Она затрясла головой. Бинт покатился с ее колен, размотался, она опять принялась его скручивать. У нее были легкие движения, — должно быть, совсем еще молоденькая… И ведь какая опытная! Сколько ни силился Иван Ильич всмотреться в нее, сумерки сгущались, и теперь только неясно различался ее холщовый халат и косынка, закрывающая плечи, как у сфинкса.
«Понятно, понятно… Бедняжка, должно быть, изуродована оспой или уж как-нибудь особенно некрасива. Чувствует, конечно, как я ей благодарен. — Иван Ильич вздохнул. — А сколько таких — нежных и преданных, — друзей на жизнь и смерть. И умненькая, наверно, — некрасивые все умницы… На них-то и надо жениться, их-то и любить… А мужики готовы шкуру с себя содрать — только бы у них на подушке лежала смазливая головка с кукольными ресницами, пришепетывая всякую дребедень и пошлости… Даша другое дело, не за красоту ее полюбил… — Иван Ильич закрыл глаза, положил кулак под щеку. — Врешь, врешь… За особенную красоту полюбил… А вот она и не захотела…»

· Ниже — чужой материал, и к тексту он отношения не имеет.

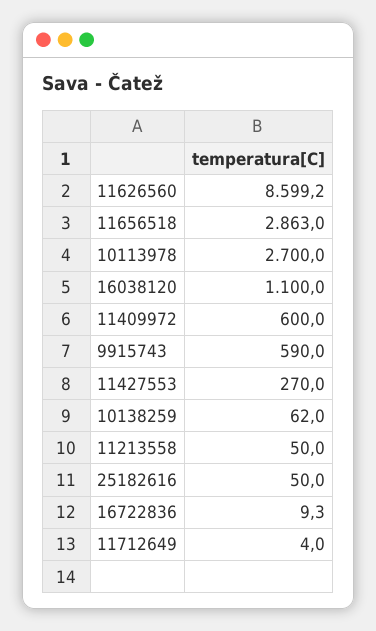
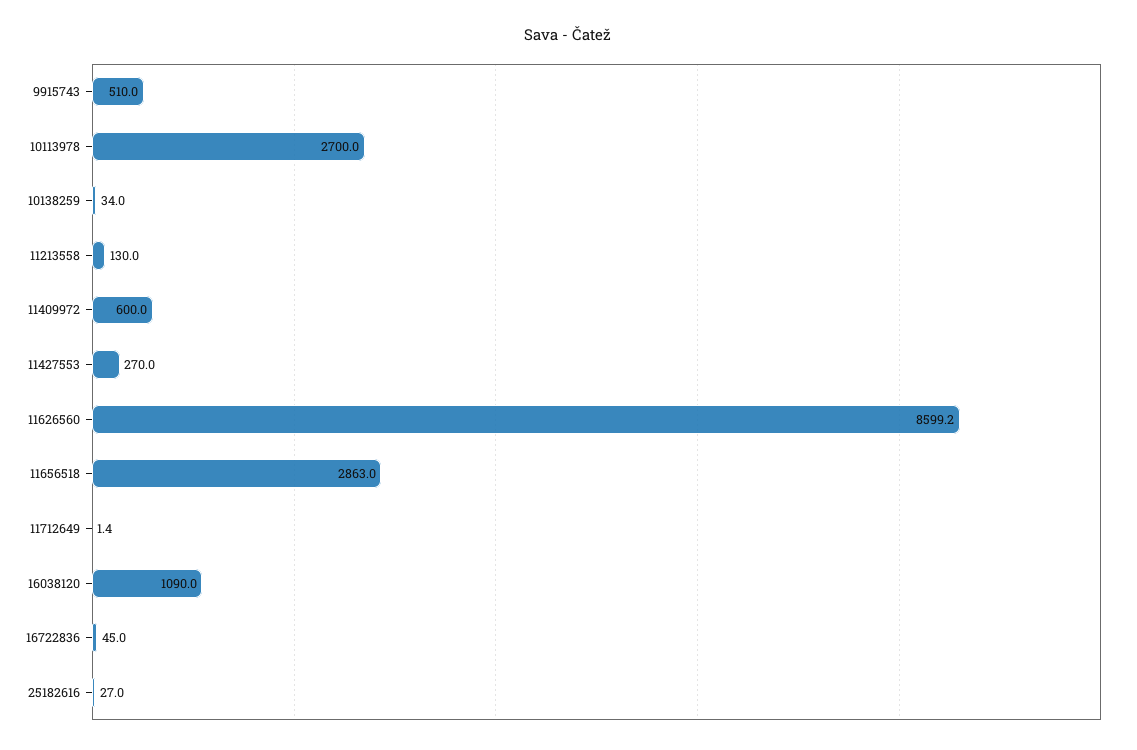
16038120: 1100 -> 1090
9915743: 590 -> 510
10138259: 62 -> 34
11213558: 50 -> 130
25182616: 50 -> 27
16722836: 9.3 -> 45
11712649: 4 -> 1.4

Сестра неслышно встала, думая, что он заснул, ушла и долго не возвращалась. Потом едва скрипнула дверью. Появился желтый, неяркий свет. Иван Ильич, не шевелясь, чуть-чуть приоткрыл веки. Он увидел, что вошла Даша в белом халате и косынке. Она несла маленькую жестяную лампу, прикрывая огонь просвечивающей розовой ладонью. Иван Ильич не удивился, увидев Дашу, — только он не поверил, что это Даша.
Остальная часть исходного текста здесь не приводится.